The letters asserted that these attacks are part of a series of terrorist attacks that targeted many Syrian cities upon instructions from the Saudi and Turkish regimes in a bid to undermine both the Geneva talks and the cessation of hostilities agreement, noting that this was heralded by the withdrawal of the “Riyadh delegation” from the Geneva talks which instructed the terrorist groups it represents to shell Syrian civilians and cities.
The Ministry said these attacks are part of the ongoing daily breaches of the cessation of hostilities agreement carried out by terrorist groups masquerading as “opposition” such as Jaish al-Islam, Ahrar al-Cham, and the “free army,” among others, with these groups exploiting the Syrian Arab Army’s commitment to the cessation of hostilities agreement and the fact that it is exercising the utmost degree of self-restrain by not retaliating to these breaches.

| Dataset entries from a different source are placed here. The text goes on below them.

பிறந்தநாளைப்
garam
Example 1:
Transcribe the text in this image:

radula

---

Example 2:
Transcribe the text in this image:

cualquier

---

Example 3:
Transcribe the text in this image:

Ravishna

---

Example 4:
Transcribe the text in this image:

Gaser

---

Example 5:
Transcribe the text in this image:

The letters added that these attacks also prove the fact that the aforementioned groups are affiliated to ISIS and Jabhat al-Nusra terror organizations, despite the attempts by some states and regimes to market these groups as non-terrorist “moderate armed opposition.”
The Ministry said that these terrorist acts will not dissuade the Syrian Arab Republic’s government from continuing to fight terrorism and from working to achieve a political solution for the crisis in Syria via an intra-Syrian dialogue led by Syria, which would ultimately lead to eliminating terrorism and restoring security and stability to the Syrian people.

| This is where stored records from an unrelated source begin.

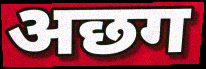
अछग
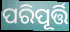
ପରିପୂର୍ତ୍ତି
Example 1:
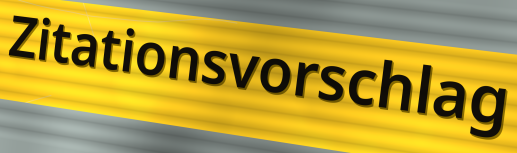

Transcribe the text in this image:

Zitationsvorschlag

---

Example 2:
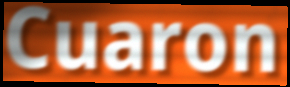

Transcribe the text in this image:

Cuaron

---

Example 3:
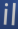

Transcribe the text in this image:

il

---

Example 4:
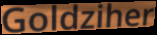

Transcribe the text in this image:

Goldziher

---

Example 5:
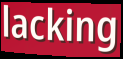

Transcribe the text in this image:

lacking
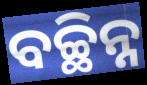
ବଚ୍ଛିନ୍ନ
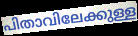
പിതാവിലേക്കുള്ള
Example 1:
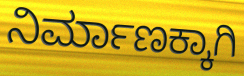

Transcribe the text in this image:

ನಿರ್ಮಾಣಕ್ಕಾಗಿ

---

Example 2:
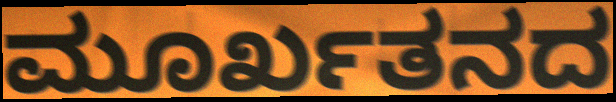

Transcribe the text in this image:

ಮೂರ್ಖತನದ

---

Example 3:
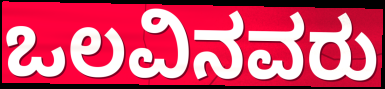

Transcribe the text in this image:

ಒಲವಿನವರು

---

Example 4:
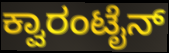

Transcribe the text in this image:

ಕ್ವಾರಂಟೈನ್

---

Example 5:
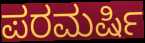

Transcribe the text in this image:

The letters were concluded by stating that the government of the Syrian Arab Republic demands that both the Security Council and the UN Secretary-General condemn these terrorist crimes immediately and sternly, in addition to demanding that the Security Council shoulder its responsibility in preserving international peace and security by taking deterring and punitive steps against the regimes and states that support and fund terrorism as per Security Council resolutions 2170, 2178, 2199, and 2253, in addition to calling for issuing these letters as an official Security Council document.